Department of Geology and Geophysics, Yale University, New Haven, CT 06511, USA.
Program for Climate Model Diagnosis and Intercomparison, Lawrence Livermore National Laboratory, Livermore, CA 94550, USA.
Science. 2016 Apr 8;352(6282):224-7. doi: 10.1126/science.aad5300.

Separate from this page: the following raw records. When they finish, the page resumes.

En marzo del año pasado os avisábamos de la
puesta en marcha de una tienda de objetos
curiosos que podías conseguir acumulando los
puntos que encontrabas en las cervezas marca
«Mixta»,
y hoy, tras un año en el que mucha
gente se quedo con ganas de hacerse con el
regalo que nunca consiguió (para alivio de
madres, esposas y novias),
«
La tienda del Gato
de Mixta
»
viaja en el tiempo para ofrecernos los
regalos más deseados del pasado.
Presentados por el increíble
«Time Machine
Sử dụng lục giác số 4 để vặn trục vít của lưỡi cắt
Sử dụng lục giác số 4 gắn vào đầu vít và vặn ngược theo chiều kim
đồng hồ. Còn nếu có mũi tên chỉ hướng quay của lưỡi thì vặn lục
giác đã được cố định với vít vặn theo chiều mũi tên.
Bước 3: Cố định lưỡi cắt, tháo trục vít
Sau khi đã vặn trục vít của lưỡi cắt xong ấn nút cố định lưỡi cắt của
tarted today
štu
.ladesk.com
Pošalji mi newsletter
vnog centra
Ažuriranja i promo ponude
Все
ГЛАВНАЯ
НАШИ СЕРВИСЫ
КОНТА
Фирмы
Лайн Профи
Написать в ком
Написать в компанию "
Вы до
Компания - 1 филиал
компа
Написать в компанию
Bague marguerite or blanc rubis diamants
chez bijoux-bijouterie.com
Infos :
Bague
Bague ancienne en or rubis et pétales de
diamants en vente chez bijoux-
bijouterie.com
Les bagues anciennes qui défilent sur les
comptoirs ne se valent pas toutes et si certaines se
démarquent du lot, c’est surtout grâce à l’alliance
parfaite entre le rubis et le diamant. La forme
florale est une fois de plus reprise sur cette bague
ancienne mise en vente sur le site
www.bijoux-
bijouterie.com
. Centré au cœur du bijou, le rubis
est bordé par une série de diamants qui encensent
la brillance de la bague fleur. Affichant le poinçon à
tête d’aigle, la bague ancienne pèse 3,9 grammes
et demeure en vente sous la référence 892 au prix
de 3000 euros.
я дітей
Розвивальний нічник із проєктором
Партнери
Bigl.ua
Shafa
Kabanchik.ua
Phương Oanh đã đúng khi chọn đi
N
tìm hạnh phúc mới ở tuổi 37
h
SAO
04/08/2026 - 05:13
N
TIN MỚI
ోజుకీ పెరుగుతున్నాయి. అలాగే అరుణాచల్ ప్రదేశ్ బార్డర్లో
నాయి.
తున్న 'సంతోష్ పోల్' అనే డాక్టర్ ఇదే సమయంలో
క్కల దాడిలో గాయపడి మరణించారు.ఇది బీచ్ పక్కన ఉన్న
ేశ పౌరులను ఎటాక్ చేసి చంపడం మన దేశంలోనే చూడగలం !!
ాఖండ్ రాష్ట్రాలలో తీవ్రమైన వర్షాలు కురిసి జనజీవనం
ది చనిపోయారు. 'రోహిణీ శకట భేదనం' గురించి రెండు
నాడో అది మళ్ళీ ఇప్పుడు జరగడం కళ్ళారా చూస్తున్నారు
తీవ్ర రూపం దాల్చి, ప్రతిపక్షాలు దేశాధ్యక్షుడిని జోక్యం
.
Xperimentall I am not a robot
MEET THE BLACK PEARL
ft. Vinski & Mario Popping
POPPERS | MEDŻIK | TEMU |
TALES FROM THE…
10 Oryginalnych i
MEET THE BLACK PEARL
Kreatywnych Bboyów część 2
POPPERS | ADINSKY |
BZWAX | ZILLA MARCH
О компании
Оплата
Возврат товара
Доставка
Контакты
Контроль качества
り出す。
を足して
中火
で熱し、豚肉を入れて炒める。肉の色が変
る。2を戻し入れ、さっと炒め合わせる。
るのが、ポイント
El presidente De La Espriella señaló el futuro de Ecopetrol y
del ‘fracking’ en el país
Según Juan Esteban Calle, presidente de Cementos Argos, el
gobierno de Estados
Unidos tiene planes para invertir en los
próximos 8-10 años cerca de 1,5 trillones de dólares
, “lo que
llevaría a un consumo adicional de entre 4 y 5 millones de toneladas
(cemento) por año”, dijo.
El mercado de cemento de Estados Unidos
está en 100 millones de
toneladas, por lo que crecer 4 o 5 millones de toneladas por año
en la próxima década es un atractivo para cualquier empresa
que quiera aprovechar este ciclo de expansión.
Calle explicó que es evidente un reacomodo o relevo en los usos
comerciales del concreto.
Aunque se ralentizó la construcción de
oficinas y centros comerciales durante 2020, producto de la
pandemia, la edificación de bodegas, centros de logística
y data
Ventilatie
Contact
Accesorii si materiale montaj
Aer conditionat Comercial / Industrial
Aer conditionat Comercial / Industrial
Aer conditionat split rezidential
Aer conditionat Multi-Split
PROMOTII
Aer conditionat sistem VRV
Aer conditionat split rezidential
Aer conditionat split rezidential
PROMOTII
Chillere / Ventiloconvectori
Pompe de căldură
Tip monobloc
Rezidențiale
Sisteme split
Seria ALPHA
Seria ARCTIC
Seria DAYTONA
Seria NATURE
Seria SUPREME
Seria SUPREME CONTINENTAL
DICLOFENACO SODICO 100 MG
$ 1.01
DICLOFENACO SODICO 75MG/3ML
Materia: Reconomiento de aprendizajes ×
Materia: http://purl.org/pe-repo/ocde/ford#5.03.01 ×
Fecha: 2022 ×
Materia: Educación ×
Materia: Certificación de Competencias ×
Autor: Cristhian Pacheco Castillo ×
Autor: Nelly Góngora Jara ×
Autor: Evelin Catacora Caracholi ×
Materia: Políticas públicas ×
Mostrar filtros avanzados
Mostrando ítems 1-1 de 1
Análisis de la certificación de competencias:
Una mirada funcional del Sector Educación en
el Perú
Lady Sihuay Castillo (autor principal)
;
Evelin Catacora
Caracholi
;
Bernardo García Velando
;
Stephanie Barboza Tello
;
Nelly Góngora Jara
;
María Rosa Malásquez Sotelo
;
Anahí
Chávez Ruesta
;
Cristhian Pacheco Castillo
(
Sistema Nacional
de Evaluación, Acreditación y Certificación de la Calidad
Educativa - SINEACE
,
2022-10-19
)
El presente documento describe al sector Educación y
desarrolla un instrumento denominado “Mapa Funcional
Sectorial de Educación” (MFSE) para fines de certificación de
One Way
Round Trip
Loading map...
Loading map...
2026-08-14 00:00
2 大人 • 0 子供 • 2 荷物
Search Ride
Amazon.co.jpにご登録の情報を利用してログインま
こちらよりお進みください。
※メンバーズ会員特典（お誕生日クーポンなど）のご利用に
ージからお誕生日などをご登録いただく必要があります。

Global climate model (GCM) estimates of the equilibrium global mean surface temperature response to a doubling of atmospheric CO2, measured by the equilibrium climate sensitivity (ECS), range from 2.0° to 4.6°C. Clouds are among the leading causes of this uncertainty. Here we show that the ECS can be up to 1.3°C higher in simulations where mixed-phase clouds consisting of ice crystals and supercooled liquid droplets are constrained by global satellite observations. The higher ECS estimates are directly linked to a weakened cloud-phase feedback arising from a decreased cloud glaciation rate in a warmer climate. We point out the need for realistic representations of the supercooled liquid fraction in mixed-phase clouds in GCMs, given the sensitivity of the ECS to the cloud-phase feedback.
全球气候模式(GCM)对大气 CO2 倍增引起的全球平均地表温度平衡响应的估计值,即平衡气候敏感性(ECS),范围在 2.0°C 到 4.6°C 之间。云是造成这种不确定性的主要原因之一。在这里,我们表明,在混合相云(由冰晶和过冷液滴组成)受到全球卫星观测约束的模拟中,ECS 可以高达 1.3°C。更高的 ECS 估计值与云相反馈的减弱直接相关,这是由于在更温暖的气候中云冰化率降低所致。鉴于 ECS 对云相反馈的敏感性,我们指出在 GCM 中需要对混合相云中过冷液体部分进行真实的表示。